Nadia Chahed
23 Mai 2017•Mise à jour: 23 Mai 2017
AA/Kinshasa/Pascal Mulegwa
Le député de l'opposition congolaise, Clément Kanku Bukasa, s'est dit, mardi, "consterné par les allégations d'implication dans des actions criminelles", portées contre sa personne.
Kanku réagissait dans un communiqué, publié mardi en début d'après midi, à l'ouverture plus tôt dans la journée par le parquet général de la République Démocratique du Congo (RDC) d'une enquête sur son "implication présumée dans les violences qui secouent les provinces du Kasaï dans le centre du pays, depuis août dernier".
"Je réfute totalement", ces allégations a assuré Bukasa dans le communiqué dont Anadolu a reçu copie.
"Je suis convaincu que toute la lumière sera faite dans cette affaire et que justice sera rendue aux nombreuses victimes d’exactions abominables dans le Kasaï, y compris les deux experts des Nations Unies.Pour ma part de ne laisserai personne par quelques artifices que ce soit salir ni mon image ni la mémoire de ces nombreuses victimes qui attendent réparation", a-t-il ajouté.
Le parquet général de la République Démocratique du Congo (RDC) avait annoncé, mardi, l'ouverture d'une enquête sur l'implication présumée d'un député de l’opposition dans les violences qui secouent les provinces du Kasaï dans le centre du pays, depuis août dernier.
Cette enquête fait suite à la révélation faite, samedi dernier, par le Journal américain New-York Times sur la responsabilité du député de l'opposition, Clément Kanku, dans cette affaire qualifiée de « sinistre » par le parquet général.

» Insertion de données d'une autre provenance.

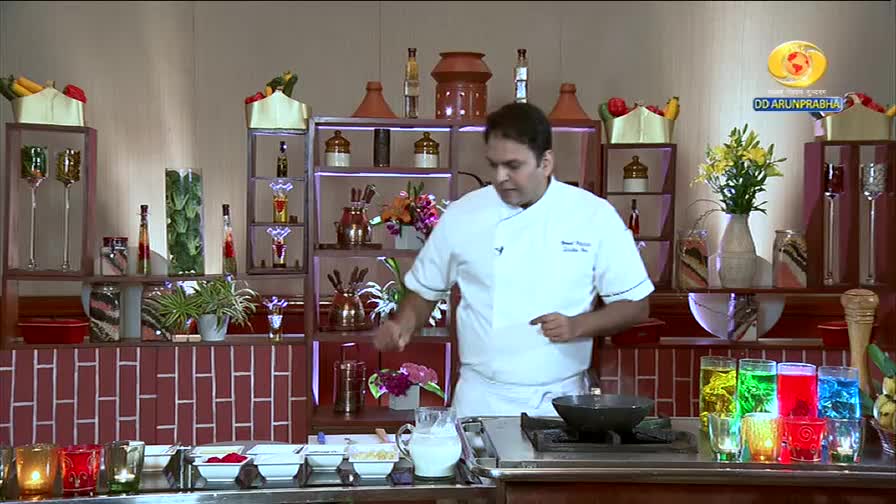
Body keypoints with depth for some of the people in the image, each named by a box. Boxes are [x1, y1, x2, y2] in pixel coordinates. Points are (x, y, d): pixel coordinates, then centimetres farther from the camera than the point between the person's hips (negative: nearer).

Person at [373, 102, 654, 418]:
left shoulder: (595, 216, -4)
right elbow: (424, 291, 12)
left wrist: (578, 326, -15)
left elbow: (636, 306, 0)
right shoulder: (462, 215, -1)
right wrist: (404, 326, -8)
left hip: (560, 402, 0)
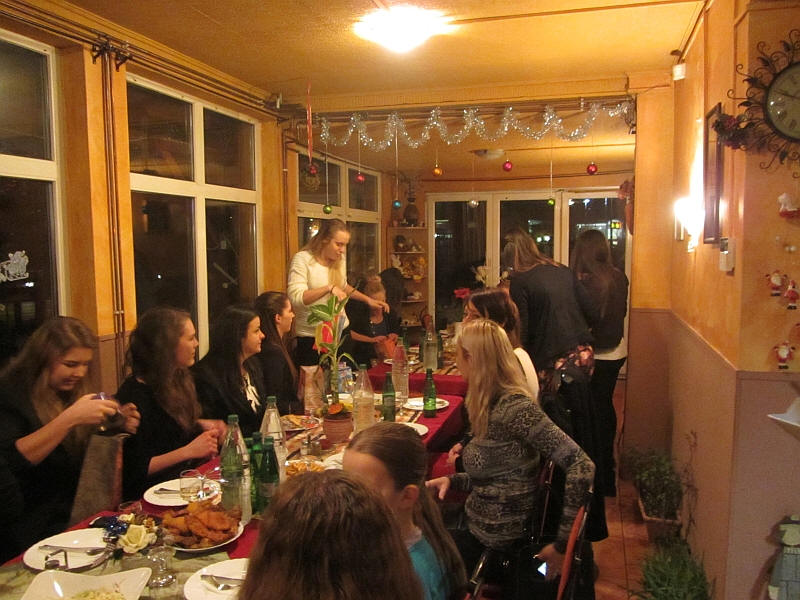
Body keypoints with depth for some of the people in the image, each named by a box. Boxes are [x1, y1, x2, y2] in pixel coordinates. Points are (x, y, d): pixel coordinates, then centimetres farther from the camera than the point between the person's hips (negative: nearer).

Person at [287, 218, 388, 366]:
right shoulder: (302, 259, -12)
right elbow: (295, 298, -23)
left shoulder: (340, 259, 8)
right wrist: (329, 288, -29)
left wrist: (368, 300, 17)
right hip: (312, 337, -6)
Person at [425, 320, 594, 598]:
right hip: (477, 520, 8)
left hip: (495, 542, -8)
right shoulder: (490, 404, 1)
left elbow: (582, 467, -29)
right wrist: (452, 480, -4)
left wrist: (562, 543, -24)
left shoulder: (514, 407, -26)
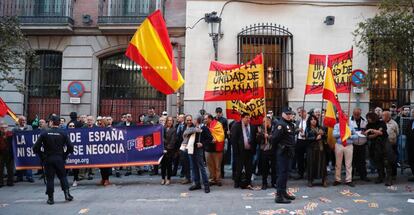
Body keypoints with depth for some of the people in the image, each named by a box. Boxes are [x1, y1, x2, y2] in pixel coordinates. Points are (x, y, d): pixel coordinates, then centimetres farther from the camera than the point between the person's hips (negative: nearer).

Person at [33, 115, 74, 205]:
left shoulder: (45, 133, -4)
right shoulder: (63, 134, -3)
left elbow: (36, 148, -5)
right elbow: (70, 148, -7)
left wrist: (42, 156, 6)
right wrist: (64, 155, 7)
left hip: (48, 159, 0)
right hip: (59, 159, 0)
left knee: (49, 178, 7)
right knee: (62, 176, 14)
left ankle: (50, 198, 10)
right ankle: (67, 193, 6)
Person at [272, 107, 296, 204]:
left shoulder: (291, 124, 16)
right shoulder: (280, 124, -16)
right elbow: (274, 138, -21)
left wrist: (292, 150, 14)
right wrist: (277, 147, -9)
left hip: (289, 152, 10)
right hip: (282, 152, -10)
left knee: (285, 173, 17)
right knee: (282, 173, -8)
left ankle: (283, 192, 28)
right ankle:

Un enregistrement sonore diffusé sur les réseaux sociaux et par le site dudit journal fait entendre le député congolais en pleine conversation avec un présumé chef milicien allié à Kamwina Nsapu auprès de qui il s’informait et à qui il « ordonnait de commettre des crimes ».
"La nature et les circonstances de cette conversation ne peuvent aucunement laisser indifférent l’officier du ministère public que je suis. Voila pourquoi ce 22 Mai 2017, j’ai été emmené à ouvrir une enquête pour en savoir un peu plus", a déclaré au cours d’une conférence de presse à Kinshasa, Flory Kabange Numbi, procureur général de la République.
Annonçant avoir demandé au président de l’Assemblée nationale l’autorisation pour enquêter sur le député, Kabange Numbi a affirmé qu’à l’issue de l’instruction si les faits parvenaient à être établis, le député serait alors inculpé de : « participation à un mouvement insurrectionnel, assassinat, incendies volontaires, destructions méchantes et association de malfaiteurs ».
Cet enregistrement téléphonique fait partie d’une centaine de fichiers tirés de l’ordinateur de l’experte onusienne Zaida Catalan, tuée en mars dernier avec son collègue Michael Sharp, dans la province du Kasaï-central.
Député de l’opposition, Clément Nkanku avait été nommé en décembre dernier, ministre chargé de la Coopération dans le gouvernement de l’opposant Samy Badibanga jusqu'à la démission de ce dernier, début avril dernier.
La justice militaire congolaise avait annoncé, samedi dernier, l’ouverture imminente du procès sur le meurtre de deux experts de l’ONU.
La Suédoise Zaida Catalan et l’Américain Michael Sharp avaient été missionnés par le secrétaire général de l’ONU pour enquêter sur les violences déclenchées dans les provinces du Kasaï, depuis août 2016.
Ces violences ont déjà fait plusieurs centaines de morts et forcé 1.3 millions de personnes à se déplacer, selon l’ONU.